He is the charismatic Italian food activist who founded the international Slow Food movement to campaign against the industrialisation of global food production.
Following the 1980s controversies caused by the discovery of antifreeze in Austrian wine and the opening of a McDonald's at the Spanish Steps in Rome, he wanted the world to wake up to the "criminality" of the global food culture which he believes is now crisis because it puts profit before all else and regards food merely as a commodity.
His campaign for equal access to local, healthy, sustainably produced food at a fair price for farmers and consumers has taken root, with Slow Food branches in 175 countries worldwide. He recently launched 1000 Slow Food community vegetable gardens in Africa.
Now Carlo Petrini is in Scotland to launch Slow Food Scotland, a newly devolved branch of Slow Food UK. He said the organisation has been "asleep" for too long, was too much like a middle-class dining club, and could have done more to protect Scotland's unique food identity and heritage.
Speaking to The Herald before a lecture to MSc Gastronomy students at Queen Margaret University in Edinburgh, Mr Petrini said: "Scotland is on the brink of a food revolution and is poised to become a great food nation once again.
"It is the part of the UK that has best understood its food identity, and has seen that this is a political issue that can change the culture of the nation.
"A great nation like Scotland is not just whisky and salmon; it has a wonderful tradition of artisan cheesemaking, of soups and broths, and there are some amazing breeds of animals here," he said. "The rest of the world envies its lush countryside.
"I sense a renewed pride in its specific food heritage and knowledge of food, and see that young farmers and producers are re-engaging in its agricultural past. Your national bard was a farmer, but he didn't work for Nestle. What's starting now in Scotland is beautiful."
He praised 20 Scottish chefs who are members of the Slow Food Chefs' Alliance for sourcing locally.
However, he warned the "devastating" effects of industrialised food production had taken its toll on certain sectors of the Scottish people, where levels of obesity, diabetes and cardio-vascular disease are at worrying levels. "We spend more to lose weight than we do to eat. We are now producing food for 12 billion people for a population of 7.3 billion, so we throw away 40% of the food created, which is folly when 850 million people are malnourished, tens of thousands are dying of starvation, and 1.6 billion are hyper-nourished and obese."
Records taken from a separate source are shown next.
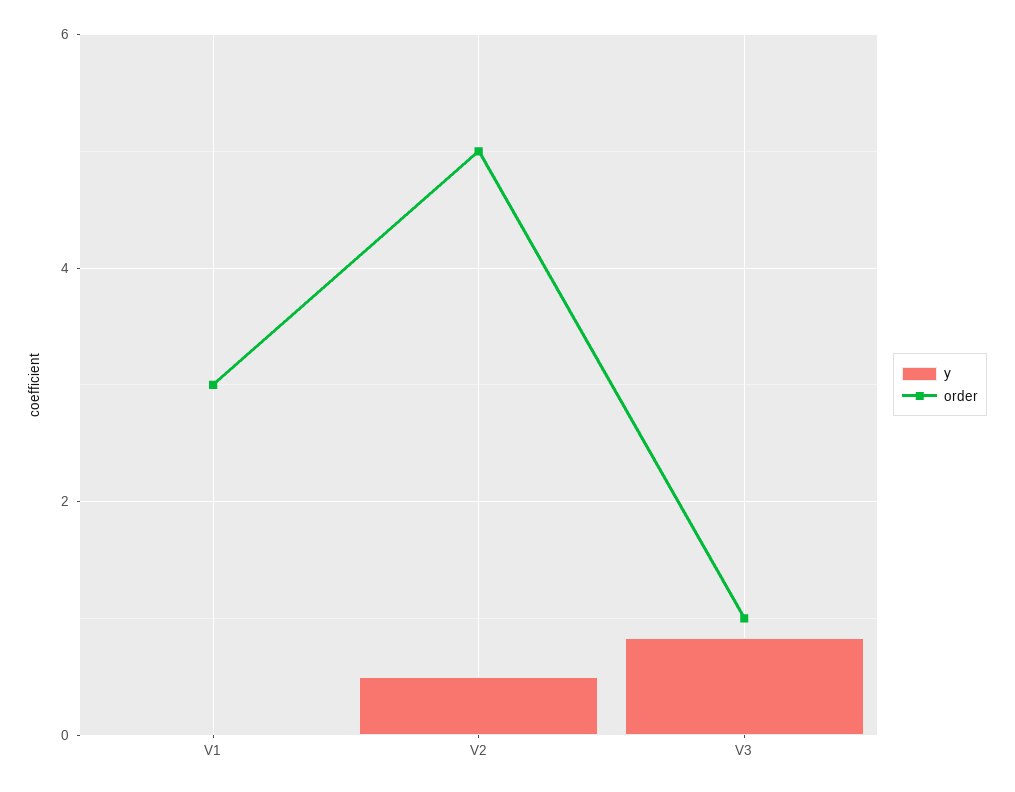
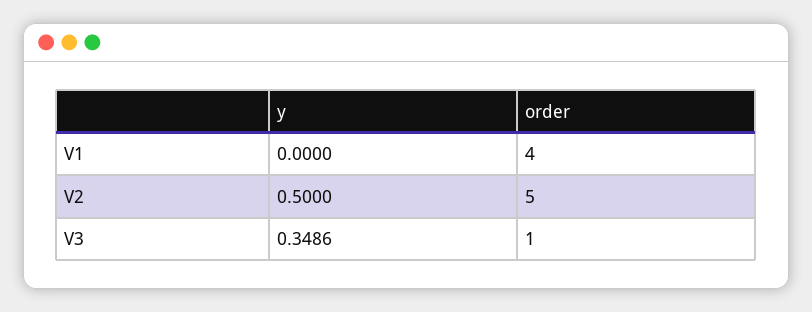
  {
    "y": {
      "V1": 0,
      "V2": 0.5,
-     "V3": 0.8
+     "V3": 0.3486
    },
    "order": {
-     "V1": 3,
+     "V1": 4,
      "V2": 5,
      "V3": 1
    }
  }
Dumping the centralised global food distribution system and developing local community food networks, using new technology, could help young people reconnect with their food. He said going back to the past and planting seeds, making cheese, looking after animals, is a very modern way to live.
It was essential to encourage young people to work the land and become farmers, he said, adding that every school should have a vegetable plot, there should be more local community gardens, and easier access to allotments.
He also blasted TV cookery programmes as "food porn, not true gastronomy" and said we should "send Tesco away".
Asked if he thought farmers' markets were failing to reach the people most in need of locally produced food, he said: "Scotland should have more farmers' markets, and they should be in the most deprived areas of our cities.
"I personally opened the farmers' markets in Chicago and New Orleans in the late 1990s, and soon there were 100. Everything was organic and they were only for the elite. By 2000 there were 500 markets, by the end of 2010 there were 4000, and now they have 12,000. They are in the Bronx, in Harlem, the Hispanic quarter, everywhere. Now that is a revolution.
"If you start with food, you arrive at freedom."
On his four-day trip, Mr Petrini also also met with Scottish Food minister Richard Lochhead, visited the Dunlop cheese dairy in Ayrshire, and will today deliver a lecture to Glasgow University students. Tonight he will meet with First Minister Nicola Sturgeon at a dinner to promote the Milan Expo 2015 at the Glasgow Science Centre.